Les intermédiaires du réseau Song oeuvraient peut-être pour les défunts et n'étaient payés que 200 à 300 yuans pour chaque prestation. Ils sont en prison. Quant au cerveau, arrêté le 12 avril, il a déclaré n'avoir agi que pour l'argent : «Je rêvais de devenir millionnaire , a-t-il dit aux enquêteurs. La vue des hommes d'affaires qui réussissent m'a toujours rendu jaloux.» Le gouvernement chinois fait beaucoup de battage autour de cette affaire et y va de ses leçons de morale dans les dépêches de l'agence de presse Xinhua : «L'édification du socialisme nous apprend à placer l'esprit scientifique au-dessus de tout et à chasser les superstitions.»

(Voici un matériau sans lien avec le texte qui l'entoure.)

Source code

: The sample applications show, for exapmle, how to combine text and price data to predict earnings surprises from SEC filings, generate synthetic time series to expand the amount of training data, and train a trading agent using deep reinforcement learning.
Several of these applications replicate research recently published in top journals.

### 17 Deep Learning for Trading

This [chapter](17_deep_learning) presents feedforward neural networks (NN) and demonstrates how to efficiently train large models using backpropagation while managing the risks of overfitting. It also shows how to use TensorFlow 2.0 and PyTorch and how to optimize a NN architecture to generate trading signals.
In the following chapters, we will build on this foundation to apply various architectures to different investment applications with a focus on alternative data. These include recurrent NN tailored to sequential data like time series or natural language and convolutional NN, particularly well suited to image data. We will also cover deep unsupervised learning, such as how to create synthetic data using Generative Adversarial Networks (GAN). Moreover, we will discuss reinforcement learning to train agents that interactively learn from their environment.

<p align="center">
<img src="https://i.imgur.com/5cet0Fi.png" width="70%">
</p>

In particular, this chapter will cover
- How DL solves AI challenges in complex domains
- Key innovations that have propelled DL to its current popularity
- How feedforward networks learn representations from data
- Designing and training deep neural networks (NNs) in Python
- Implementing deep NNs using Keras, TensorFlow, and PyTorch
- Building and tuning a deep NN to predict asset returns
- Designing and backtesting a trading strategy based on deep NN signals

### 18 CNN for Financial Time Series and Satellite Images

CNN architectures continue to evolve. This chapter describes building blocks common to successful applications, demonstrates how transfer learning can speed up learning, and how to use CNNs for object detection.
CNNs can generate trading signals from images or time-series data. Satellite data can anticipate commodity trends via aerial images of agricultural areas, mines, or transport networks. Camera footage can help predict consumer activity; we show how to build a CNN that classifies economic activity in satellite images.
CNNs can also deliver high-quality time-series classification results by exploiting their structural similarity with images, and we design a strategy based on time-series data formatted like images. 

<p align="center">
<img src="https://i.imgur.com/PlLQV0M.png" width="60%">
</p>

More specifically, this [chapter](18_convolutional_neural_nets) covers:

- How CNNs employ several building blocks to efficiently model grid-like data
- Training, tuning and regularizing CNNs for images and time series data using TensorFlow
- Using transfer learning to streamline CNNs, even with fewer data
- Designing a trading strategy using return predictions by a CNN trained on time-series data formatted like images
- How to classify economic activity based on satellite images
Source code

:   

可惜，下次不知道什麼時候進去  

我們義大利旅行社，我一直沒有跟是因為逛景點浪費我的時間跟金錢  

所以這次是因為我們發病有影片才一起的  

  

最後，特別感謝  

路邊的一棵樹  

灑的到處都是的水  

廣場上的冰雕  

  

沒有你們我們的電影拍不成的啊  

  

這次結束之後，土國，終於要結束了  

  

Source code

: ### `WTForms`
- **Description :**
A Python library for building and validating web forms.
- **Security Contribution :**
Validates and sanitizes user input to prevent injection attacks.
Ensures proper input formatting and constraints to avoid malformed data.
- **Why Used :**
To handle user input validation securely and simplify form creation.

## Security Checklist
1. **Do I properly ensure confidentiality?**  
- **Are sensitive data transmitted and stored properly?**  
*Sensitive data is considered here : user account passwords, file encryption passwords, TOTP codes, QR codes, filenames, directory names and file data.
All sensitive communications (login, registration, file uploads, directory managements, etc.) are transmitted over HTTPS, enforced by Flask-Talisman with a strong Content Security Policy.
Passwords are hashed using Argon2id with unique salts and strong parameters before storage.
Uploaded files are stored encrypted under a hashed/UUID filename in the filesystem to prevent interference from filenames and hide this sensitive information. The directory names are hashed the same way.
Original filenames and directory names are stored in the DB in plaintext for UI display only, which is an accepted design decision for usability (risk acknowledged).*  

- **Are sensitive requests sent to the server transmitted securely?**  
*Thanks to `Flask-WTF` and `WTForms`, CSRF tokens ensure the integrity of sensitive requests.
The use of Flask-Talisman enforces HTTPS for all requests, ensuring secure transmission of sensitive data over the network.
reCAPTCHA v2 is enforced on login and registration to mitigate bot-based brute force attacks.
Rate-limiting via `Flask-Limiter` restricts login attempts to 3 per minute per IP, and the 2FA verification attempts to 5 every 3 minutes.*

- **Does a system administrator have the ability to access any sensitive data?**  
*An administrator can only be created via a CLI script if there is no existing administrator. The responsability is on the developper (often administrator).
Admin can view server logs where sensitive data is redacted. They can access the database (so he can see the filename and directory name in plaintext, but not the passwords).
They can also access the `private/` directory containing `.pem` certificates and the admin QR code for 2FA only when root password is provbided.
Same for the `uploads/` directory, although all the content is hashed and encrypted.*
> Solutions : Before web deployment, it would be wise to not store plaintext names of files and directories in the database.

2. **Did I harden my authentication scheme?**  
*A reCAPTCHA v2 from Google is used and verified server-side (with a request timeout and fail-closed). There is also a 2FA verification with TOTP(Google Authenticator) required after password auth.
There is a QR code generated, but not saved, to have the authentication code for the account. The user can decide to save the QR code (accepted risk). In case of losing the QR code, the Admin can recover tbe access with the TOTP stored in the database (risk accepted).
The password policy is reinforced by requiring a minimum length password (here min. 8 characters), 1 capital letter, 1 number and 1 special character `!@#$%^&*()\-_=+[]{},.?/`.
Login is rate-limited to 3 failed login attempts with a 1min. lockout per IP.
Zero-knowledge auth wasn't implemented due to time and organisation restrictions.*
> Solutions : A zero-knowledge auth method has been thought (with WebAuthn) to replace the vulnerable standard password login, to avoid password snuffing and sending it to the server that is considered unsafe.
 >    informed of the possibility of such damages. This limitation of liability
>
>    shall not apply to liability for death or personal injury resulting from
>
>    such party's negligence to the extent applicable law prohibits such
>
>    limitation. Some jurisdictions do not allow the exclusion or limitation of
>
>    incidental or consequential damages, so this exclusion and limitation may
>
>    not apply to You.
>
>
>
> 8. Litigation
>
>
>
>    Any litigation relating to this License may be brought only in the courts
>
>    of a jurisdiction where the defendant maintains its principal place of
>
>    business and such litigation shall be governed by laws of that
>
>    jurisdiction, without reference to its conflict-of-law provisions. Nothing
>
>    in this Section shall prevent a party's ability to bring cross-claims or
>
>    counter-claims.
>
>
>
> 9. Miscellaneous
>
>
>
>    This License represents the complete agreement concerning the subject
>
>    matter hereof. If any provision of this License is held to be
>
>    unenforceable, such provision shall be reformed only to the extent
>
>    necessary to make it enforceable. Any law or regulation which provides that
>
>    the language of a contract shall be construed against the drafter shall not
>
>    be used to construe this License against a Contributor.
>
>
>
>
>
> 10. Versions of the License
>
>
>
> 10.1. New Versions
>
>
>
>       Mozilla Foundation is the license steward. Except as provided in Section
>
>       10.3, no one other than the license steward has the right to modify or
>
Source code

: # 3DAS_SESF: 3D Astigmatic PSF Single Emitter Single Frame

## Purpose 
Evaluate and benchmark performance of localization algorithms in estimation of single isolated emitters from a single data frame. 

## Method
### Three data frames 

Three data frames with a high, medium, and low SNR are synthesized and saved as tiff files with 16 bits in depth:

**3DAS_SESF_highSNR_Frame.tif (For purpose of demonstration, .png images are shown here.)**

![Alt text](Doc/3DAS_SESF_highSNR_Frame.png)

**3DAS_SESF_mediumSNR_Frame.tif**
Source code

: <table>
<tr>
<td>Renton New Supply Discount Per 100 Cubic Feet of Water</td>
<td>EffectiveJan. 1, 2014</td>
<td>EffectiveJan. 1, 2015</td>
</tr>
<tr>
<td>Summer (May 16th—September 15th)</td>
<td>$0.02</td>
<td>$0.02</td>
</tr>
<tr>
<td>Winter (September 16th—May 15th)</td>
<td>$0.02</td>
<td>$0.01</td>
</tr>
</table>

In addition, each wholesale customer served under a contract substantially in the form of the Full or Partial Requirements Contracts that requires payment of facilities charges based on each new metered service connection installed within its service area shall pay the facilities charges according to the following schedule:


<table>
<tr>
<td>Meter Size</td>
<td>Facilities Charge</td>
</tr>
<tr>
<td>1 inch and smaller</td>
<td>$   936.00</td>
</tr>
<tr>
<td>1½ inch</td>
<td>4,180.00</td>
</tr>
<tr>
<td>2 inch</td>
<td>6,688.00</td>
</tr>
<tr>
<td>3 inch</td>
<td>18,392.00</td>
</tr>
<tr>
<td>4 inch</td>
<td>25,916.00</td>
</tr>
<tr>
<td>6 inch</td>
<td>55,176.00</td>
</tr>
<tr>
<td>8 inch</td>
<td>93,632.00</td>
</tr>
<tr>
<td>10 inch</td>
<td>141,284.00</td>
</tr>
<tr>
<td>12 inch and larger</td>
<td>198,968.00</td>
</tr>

Pour cette raison, des journalistes des Nouvelles de Pékin ont été autorisés à interviewer Song Tiantang, dont le prénom signifie «paradis», dans sa prison.
Extraits parus hier :
«Comment avez-vous eu l'idée de tuer pour vendre des cadavres ? ­ Les cadavres "secs" sont bon marché et moins demandés. Les cadavres "frais" se vendent beaucoup plus cher. J'avais des dettes à rembourser à l'époque. ­
Pourquoi avoir misé sur des femmes déficientes intellectuellement ? ­
Les gens ne les cherchent pas après leur disparition, et elles ne résistent pas quand je les tue. Les femmes de ménage des agences d'emploi ne sont pas du coin, cela pose moins de problèmes. ­
Qu'avez-vous dit aux acheteurs ? ­
Chaque fois, je racontais une histoire et je donnais un faux nom aux cadavres. Ils ne me demandaient aucun papier. ­
Ne trouvez-vous pas cela cruel ? ­
Chaque fois, avant de vendre, j'achète une tenue rouge [couleur du mariage] spéciale pour le cadavre. Je souhaite qu'elles partent dans l'autre monde et ne reviennent plus. C'est tout de même moi qui les ai envoyées au paradis plus tôt qu'elles devaient.»
Les corps des deux jeunes femmes de ménage ont été rendus à leurs familles. Des expertises ADN ont été réalisées sur les quatre autres victimes, que personne n'a encore réclamées.